Intimacy flourishes in an atmosphere of trust. And trust flourishes in an atmosphere of reliability. This means that some element of predictability is a good thing. It doesn’t mean that you can’t or shouldn’t bring surprise into your sex life (that’s a good thing, too, when both partners are open to it)…what it means is that planning for sex—in essence, being able to count on it because you’re both committing to making it happen—is a way to nurture that trust and reliability so vital for intimacy. We don’t reveal our deepest, most vulnerable selves when we don’t feel safe, when we don’t trust the other.
Acknowledging that sex is important and that you will make it part of your schedule (in other words, committing to this) goes a long way to supporting both sexual and emotional intimacy.
It’s a time to escape from the daily hassles of life.
You may feel like ‘demoting’ or ‘reducing’ sex to a square on your calendar will lump it into one of the daily hassles of life. Actually, it’s quite the opposite: scheduling sex can provide you with an oasis in the desert of non-stop life routine, all the annoying things that have to get done and all the things that demands your attention yet feel so ungratifying and unsatisfying.
So carving out a time and place for sex with your partner/spouse is a way to reclaim what you and your relationship need and want. Yes, all those mundane life maintenance tasks will still need to get done afterward, but you’ll feel better for nurturing yourself and your relationship. Temporarily escaping the pressures of daily life can bring a sense of relief and release. Research shows that people who report having a satisfying sex life also report less stress and more general life satisfaction overall.
It’s shared love that transcends the spoken word.

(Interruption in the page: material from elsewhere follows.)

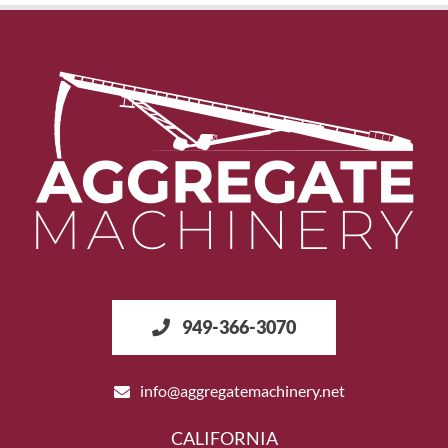
949-366-3070
info@aggregatemachinery.net
CALIFORNIA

Physical intimacy between committed partners is a shared love that transcends the spoken word—this is part of its power, its beauty, and its mystery. But the essence of modern life is such that we often need to use the spoken word to arrange circumstances so that we can experience the more beautiful moments that soar beyond the ordinary and commonplace. Scheduling intimate time with your partner is no different. So before you resist the idea of trying this because “lovemaking should be beyond words,” consider when the result is something that benefits you and your partner in extraordinary ways, who cares you get the fire started? (Even if the way it’s started is rooted in the world of ordinariness, i.e., a to-do line in your planner).
The truth is, our lives are ones of competing, relentless, and often stressful demands. Prioritizing is essential, but the risk we run in mindless prioritizing is that we’re too likely to let things slide that we think can wait, even if those things are good for us.

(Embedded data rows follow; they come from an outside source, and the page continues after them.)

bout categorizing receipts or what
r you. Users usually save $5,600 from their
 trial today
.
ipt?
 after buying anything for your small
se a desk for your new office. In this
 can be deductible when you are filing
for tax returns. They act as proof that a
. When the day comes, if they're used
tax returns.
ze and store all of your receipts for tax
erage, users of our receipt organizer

For instance, we’d never think to tell our boss that we’re just too busy to come to work for a while. Or to tell our landlord that she needs to wait a few months for the rent because we’re too busy to get to work. Those types of commitments are always at the top of our priority lists because there are immediate and dramatic consequences for not meeting them. Most of us don’t put our sex lives in this same category, and it’s true that the fallout for ignoring intimacy with our partner/spouse isn’t usually immediate (though it will be dramatic and dire if ignored for too long).
The point isn’t to make yourself feel panicked about your sex life…the point is to encourage you to honestly assess the myriad demands of your life, to look at how you’re managing to get all the important things done, and to transfer some of those skills (namely, scheduling and prioritizing) to your love life. Giving the sexual elements of your relationship this kind of attention can only strengthen and nurture it.